Erstellt von Redaktion am Dienstag 24. Dezember 2019

Die Legende vom Büderich oder 2019 Jahre schlechte Laune

Bethlehemkirche Meerbusch-Buederich.JPG

Von Manja Präkels

Eine Geschichte über den Büderich, der es nun wirklich sehr deutlich übertrieben hatte.

Der Flecken lag mitten im Dunkel, trotzig, rechtwinklig, in stiller Überschaubarkeit. Umgeben von Feldern ging ein schwaches Funzeln von ihm aus. Denn die Hauptstraße, entlang derer seine Bewohner alles fanden, was sie brauchten, war mit leuch­ten­den Sternen geschmückt. Haus an Haus reihten sich Bank, Bäcker, Fleischer, ein kleines Mode- und Schuhgeschäft (für Damen nur bis Größe 42!), ein Reformladen für die ökologisch Bewussten, ein Laden für die Trinker und Raucher sowie ein Pizzaimbiss mit Döner Hawaii im Angebot.

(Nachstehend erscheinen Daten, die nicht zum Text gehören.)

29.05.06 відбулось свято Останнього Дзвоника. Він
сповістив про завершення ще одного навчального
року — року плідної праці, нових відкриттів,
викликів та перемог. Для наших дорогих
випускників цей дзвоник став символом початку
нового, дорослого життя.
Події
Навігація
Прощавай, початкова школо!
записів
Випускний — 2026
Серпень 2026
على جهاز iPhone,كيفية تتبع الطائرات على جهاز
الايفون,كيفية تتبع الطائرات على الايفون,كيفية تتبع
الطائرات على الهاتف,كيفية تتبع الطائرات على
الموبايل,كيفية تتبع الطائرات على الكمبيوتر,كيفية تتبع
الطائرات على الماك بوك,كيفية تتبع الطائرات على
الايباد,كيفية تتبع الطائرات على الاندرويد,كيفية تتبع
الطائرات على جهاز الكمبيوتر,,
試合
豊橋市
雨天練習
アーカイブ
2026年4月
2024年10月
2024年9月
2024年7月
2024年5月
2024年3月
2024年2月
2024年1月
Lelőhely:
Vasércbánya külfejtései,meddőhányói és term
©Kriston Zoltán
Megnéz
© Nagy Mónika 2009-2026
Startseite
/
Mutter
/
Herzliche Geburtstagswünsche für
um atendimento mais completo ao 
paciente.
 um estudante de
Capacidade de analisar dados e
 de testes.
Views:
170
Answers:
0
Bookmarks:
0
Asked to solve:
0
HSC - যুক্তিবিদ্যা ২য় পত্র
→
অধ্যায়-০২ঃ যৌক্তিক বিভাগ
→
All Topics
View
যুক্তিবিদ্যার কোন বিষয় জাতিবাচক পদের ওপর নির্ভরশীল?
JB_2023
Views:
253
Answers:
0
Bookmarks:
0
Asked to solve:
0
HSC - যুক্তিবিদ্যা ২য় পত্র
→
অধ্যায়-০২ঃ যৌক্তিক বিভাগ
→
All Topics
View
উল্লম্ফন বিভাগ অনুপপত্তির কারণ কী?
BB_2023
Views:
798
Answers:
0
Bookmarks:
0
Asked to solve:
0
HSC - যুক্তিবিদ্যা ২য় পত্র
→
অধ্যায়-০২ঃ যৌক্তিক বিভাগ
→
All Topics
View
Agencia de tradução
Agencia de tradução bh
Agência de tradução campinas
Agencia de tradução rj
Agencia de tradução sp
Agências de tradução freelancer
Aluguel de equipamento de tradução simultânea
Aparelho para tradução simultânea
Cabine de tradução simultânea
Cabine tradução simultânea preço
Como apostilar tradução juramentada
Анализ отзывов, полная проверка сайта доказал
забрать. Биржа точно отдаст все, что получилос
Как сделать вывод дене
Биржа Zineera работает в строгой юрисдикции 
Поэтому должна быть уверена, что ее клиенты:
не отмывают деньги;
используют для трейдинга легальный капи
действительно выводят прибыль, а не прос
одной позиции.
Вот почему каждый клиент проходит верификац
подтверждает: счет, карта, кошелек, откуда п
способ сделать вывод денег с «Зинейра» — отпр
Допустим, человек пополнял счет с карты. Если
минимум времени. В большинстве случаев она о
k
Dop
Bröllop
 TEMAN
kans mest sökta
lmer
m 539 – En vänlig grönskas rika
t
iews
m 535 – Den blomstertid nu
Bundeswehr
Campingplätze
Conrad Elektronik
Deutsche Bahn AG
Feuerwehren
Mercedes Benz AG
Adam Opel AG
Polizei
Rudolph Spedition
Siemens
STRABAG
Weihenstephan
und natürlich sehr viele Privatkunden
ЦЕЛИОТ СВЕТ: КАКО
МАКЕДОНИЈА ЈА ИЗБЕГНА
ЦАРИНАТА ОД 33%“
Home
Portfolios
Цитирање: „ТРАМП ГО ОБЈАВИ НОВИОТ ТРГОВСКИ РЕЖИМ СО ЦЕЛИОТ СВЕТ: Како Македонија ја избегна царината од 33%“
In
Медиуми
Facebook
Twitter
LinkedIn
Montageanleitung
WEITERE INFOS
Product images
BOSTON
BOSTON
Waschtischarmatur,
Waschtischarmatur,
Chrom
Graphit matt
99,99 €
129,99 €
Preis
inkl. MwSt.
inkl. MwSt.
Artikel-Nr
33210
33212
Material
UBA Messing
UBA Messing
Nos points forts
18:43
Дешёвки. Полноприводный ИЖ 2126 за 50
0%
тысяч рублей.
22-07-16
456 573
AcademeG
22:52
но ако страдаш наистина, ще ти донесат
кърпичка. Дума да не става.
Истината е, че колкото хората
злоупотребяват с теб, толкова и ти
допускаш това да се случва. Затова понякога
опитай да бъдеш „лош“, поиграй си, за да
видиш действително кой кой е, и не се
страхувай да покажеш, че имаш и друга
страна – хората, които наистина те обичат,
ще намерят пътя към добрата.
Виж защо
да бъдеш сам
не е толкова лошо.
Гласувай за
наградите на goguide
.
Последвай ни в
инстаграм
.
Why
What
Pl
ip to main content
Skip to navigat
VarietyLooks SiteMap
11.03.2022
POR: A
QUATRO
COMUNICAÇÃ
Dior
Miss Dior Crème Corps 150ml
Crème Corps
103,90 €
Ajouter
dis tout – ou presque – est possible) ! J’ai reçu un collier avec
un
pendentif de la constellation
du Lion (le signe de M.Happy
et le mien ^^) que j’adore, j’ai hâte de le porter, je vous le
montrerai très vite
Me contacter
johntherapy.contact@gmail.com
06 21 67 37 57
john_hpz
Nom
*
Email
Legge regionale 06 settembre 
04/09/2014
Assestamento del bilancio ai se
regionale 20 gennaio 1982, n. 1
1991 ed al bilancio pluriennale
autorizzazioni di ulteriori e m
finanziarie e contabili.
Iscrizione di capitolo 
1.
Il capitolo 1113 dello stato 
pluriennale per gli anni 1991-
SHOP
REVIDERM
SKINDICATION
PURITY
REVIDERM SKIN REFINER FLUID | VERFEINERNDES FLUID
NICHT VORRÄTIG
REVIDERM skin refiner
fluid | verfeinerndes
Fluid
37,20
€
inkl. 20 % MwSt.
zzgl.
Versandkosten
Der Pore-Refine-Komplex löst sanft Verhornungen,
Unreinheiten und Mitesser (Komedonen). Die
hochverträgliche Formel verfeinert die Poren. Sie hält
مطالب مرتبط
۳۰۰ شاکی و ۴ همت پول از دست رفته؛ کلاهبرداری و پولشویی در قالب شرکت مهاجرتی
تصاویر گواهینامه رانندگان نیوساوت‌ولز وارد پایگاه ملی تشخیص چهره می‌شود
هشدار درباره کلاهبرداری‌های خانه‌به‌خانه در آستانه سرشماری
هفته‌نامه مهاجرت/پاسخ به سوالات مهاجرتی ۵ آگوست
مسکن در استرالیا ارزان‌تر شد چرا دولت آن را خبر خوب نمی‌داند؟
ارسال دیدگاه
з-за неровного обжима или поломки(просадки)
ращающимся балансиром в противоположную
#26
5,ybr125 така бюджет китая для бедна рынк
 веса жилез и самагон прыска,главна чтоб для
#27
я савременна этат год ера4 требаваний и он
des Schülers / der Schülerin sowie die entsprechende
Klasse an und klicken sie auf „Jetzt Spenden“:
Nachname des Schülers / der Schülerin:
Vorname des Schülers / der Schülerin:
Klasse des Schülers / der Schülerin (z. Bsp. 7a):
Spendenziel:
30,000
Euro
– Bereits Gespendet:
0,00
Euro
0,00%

Alles und jeder hatte hier seinen Platz. Und wer keinen fand, ging fort. Denn dies ist der Lauf der Welt. Nur der Büderich, der hatte es zu weit getrieben. Der hatte seinen Platz verloren. Die Bäckerin öffnete ihren Laden allmorgendlich als Erste. Und kaum hatte die Kirchturmuhr viermal geschlagen, fanden sich die ersten Kunden ein. Allen voran die alte Fuchs, deren Züge versteinert waren, seit ihr Mann pflegebedürftig und somit beider Leben in Armut gefallen war.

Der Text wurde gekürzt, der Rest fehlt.